Train-Time Travel
A Voyage Back to 1955, When Passenger Rail Still Ruled the Land
// After spending some time in Europe—where I almost always get around by rail, usually of the high-speed variety—I'm inevitably beset by a sense of melancholy when I return to North America. On this continent, passenger rail remains, for the most part, a disappointment. The inter-city networks are sparse. On-time departures and arrivals are the exception, rather than a strictly-observed rule. In too many places, the rolling stock is outdated (though Amtrak has lately been restoring services and modernizing its fleet, and, as I write in this post, about a recent Quebec City-Montreal trip, so is VIA Rail in eastern Canada). Trans-border services are inconvenient, with lengthy customs inspections. And travel speeds are achingly slow. Though the Acela in the United States's Northeast Corridor is sometimes called "high-speed," its average speed from Boston to DC is just 70 miles (113 kilometers) an hour; in most European nations, the Acela wouldn't even qualify as an express.

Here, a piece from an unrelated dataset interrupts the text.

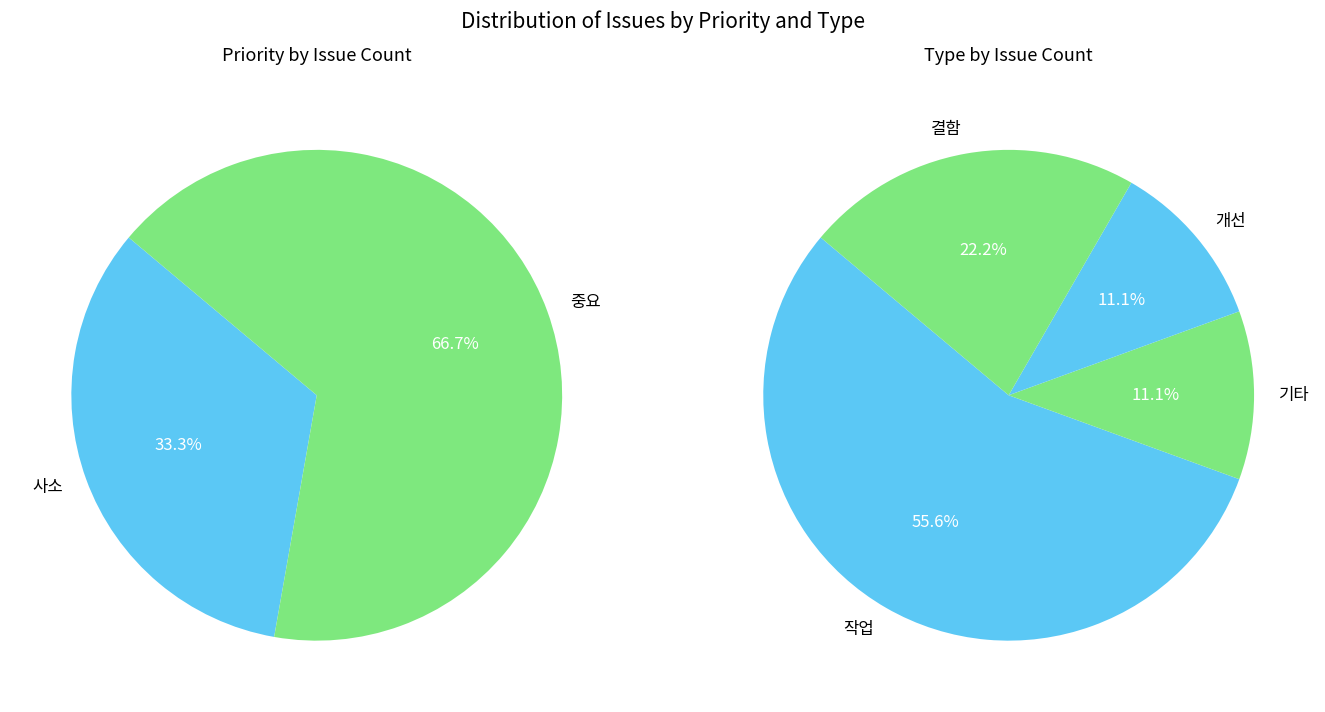

Approximately how many times larger is the value at 사소 compared to 중요?

0.5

The temptation is to look to geography as the explanation for the gap between the quality, and quantity, of rail service on the two sides of the Atlantic. But even a passing knowledge of railway history makes it clear that blaming geography for the current dismal status quo is beyond simplistic. Over a century ago, American and Canadian trains had conquered geography, providing frequent, comfortable, and rapid service on many major corridors. The United States built the world's largest passenger rail network, with a quarter million miles of track, and at various times, Canada boasted the fastest passenger trains—steam or diesel—in the world.
Lately, when I'm looking for inspiration about what rail travel on this continent could be, I don't look to what's going on in France, or Spain, or Germany, or Italy. I look to what it used to be—and not in the distant past, but within the memory of many people alive today. More specifically, I look to the astonishing variety and high levels of service available during the 20th-century heyday of passenger rail in North America, circa 1955.
The secret to time travel, it turns out, involves getting your hands on a published railway schedule. I found one in a university library: a book with the odd title From Abbey to Zorra via Bagdad: Canadian Pacific Railway Passenger Services in the 1950s. (Abbey is a village in Saskatchewan; Zorra a municipality in Ontario; and Canada's Bagdad is located in rural New Brunswick.)